§ Work to be completed
Return all the lines below in which the string "rect" appears.

----- Given records

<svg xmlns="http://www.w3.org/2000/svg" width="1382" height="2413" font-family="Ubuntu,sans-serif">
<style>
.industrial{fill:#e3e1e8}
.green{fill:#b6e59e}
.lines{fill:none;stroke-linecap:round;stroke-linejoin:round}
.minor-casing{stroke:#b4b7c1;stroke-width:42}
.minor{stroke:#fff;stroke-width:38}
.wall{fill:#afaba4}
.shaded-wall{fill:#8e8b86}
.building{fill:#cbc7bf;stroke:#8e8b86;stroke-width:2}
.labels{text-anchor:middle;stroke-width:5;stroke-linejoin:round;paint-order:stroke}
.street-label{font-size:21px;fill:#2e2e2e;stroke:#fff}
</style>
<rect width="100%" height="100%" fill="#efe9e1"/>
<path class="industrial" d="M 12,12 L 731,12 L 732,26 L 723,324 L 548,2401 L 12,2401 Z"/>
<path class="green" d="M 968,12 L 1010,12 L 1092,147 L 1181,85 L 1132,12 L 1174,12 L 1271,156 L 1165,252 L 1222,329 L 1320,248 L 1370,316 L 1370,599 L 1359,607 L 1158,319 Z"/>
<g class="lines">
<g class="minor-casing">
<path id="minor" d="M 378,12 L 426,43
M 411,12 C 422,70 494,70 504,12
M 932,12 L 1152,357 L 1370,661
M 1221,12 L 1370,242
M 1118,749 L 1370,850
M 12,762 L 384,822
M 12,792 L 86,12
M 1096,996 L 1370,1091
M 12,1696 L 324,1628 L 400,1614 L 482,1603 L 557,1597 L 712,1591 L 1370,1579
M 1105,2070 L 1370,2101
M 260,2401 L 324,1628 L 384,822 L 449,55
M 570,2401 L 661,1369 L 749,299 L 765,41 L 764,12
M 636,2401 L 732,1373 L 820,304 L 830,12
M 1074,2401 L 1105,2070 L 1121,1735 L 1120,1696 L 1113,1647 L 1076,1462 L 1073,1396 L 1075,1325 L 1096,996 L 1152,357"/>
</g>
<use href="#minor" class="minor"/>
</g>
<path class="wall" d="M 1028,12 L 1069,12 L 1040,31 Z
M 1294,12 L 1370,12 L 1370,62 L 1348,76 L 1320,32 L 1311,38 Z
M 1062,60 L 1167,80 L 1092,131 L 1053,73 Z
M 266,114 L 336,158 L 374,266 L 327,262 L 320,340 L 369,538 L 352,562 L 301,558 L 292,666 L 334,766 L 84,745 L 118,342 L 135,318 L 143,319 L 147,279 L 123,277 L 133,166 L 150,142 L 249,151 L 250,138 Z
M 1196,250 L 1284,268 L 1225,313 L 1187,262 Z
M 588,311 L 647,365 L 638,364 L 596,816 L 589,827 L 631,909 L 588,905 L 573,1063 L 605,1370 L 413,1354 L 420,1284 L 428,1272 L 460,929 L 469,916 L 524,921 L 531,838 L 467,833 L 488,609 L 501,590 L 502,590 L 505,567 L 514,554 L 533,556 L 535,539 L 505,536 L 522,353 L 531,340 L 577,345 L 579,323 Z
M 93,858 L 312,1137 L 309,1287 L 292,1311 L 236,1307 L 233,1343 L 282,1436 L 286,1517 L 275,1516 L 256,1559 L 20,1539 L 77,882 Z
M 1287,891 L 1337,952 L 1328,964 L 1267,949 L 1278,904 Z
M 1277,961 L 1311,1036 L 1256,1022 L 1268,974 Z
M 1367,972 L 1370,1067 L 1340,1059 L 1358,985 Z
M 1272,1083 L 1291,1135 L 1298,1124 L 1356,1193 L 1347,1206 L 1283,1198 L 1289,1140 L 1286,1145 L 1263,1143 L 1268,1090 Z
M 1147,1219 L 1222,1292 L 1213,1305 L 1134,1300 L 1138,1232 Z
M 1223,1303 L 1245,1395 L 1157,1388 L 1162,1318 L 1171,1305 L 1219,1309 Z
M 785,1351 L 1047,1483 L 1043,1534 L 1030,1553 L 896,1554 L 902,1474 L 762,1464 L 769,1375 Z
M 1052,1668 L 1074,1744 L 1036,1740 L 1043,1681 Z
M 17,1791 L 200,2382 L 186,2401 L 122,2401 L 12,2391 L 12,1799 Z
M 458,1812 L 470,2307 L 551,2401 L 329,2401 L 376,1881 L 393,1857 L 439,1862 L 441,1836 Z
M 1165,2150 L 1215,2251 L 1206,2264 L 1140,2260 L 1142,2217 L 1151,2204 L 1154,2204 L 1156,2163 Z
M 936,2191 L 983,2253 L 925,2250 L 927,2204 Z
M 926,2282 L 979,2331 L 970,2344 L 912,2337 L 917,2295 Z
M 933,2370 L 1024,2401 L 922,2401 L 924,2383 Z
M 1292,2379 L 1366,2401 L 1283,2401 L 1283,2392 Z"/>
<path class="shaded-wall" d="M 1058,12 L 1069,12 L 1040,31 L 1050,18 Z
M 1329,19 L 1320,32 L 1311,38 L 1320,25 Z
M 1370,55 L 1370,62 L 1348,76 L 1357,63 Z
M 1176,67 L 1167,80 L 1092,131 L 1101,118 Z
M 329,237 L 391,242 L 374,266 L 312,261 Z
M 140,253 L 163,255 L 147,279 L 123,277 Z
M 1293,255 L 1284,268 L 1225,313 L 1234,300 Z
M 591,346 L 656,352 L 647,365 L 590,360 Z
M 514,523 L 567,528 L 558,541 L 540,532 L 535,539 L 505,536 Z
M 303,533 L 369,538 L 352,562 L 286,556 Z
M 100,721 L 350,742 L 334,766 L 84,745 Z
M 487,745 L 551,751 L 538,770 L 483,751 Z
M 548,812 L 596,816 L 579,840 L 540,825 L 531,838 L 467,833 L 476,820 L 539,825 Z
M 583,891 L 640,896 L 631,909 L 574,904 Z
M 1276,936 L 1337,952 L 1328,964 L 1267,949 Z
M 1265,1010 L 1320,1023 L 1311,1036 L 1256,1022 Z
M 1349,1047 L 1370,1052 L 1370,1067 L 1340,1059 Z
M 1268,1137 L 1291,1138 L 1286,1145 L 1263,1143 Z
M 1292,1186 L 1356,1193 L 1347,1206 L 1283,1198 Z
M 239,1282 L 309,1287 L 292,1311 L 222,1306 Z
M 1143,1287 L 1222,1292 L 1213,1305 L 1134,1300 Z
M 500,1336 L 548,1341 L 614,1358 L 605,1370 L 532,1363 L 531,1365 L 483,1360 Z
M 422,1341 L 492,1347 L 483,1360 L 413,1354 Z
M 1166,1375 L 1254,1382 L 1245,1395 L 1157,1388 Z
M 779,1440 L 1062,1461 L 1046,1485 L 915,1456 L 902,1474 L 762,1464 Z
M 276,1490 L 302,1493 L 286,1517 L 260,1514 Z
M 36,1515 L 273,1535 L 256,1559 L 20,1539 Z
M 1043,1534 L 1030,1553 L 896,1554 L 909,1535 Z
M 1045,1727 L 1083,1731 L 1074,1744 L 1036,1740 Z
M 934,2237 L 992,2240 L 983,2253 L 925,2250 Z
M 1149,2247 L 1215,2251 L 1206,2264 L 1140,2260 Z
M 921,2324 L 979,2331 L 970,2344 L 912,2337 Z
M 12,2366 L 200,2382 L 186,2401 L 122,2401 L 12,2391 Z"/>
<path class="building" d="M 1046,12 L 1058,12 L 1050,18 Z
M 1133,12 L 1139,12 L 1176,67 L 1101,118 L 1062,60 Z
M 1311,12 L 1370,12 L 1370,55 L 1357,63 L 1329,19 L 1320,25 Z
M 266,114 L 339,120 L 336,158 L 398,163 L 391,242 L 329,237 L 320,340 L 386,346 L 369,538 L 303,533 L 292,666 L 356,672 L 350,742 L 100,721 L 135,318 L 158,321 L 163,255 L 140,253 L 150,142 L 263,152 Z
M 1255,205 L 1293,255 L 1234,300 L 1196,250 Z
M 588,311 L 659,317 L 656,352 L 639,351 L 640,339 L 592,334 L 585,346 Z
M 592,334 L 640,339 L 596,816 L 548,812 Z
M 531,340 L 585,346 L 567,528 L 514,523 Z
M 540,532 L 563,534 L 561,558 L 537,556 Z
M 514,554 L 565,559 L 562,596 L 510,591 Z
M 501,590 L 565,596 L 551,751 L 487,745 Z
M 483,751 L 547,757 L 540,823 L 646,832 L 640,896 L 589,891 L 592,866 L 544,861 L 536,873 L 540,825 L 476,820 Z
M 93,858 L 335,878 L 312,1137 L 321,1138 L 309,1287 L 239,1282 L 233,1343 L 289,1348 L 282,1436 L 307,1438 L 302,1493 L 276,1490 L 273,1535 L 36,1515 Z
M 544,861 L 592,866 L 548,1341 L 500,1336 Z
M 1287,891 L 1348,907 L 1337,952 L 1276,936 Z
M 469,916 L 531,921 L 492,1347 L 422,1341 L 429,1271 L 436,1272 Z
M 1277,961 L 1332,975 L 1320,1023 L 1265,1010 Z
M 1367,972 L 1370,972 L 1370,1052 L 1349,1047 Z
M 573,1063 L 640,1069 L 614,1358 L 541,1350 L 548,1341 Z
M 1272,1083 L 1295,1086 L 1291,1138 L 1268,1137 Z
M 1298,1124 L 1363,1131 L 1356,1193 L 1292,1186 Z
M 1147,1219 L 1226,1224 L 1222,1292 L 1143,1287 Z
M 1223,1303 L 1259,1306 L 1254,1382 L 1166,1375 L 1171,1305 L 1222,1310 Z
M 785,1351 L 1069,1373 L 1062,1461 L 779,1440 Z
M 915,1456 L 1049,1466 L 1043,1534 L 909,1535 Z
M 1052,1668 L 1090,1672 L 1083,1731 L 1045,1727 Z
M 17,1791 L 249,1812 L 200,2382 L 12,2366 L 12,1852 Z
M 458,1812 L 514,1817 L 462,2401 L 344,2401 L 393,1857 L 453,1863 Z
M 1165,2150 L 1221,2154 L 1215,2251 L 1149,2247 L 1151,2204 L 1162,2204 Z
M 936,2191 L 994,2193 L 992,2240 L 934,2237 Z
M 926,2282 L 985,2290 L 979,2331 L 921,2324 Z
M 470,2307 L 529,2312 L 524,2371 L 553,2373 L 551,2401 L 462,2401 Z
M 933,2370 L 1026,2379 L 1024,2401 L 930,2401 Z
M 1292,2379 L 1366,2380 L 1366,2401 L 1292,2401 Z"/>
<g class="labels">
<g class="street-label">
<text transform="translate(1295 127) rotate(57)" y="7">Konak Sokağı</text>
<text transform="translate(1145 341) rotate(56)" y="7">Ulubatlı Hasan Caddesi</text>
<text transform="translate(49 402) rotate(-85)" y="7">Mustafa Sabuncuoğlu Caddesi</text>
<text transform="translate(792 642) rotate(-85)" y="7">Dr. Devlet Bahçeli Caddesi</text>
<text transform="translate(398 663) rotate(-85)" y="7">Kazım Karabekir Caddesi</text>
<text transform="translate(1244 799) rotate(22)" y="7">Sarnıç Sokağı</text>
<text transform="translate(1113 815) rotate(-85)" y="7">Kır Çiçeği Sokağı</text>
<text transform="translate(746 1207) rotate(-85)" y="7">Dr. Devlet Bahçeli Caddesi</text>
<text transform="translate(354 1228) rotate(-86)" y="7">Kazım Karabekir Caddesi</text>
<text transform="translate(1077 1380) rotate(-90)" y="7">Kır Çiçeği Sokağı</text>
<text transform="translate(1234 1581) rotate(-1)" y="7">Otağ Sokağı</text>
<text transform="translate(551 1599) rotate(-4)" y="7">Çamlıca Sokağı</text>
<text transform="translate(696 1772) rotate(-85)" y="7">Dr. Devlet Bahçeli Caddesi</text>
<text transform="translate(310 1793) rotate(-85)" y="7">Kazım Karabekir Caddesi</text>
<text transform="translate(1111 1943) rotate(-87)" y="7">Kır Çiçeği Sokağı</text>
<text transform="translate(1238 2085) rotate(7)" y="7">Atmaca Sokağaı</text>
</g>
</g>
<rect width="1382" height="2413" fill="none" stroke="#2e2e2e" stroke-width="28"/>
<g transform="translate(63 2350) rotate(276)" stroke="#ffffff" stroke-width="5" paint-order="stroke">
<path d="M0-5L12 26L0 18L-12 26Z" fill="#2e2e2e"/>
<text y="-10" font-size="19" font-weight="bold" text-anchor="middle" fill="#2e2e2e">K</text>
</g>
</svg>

----------

§ Completed task
<rect width="100%" height="100%" fill="#efe9e1"/>
<rect width="1382" height="2413" fill="none" stroke="#2e2e2e" stroke-width="28"/>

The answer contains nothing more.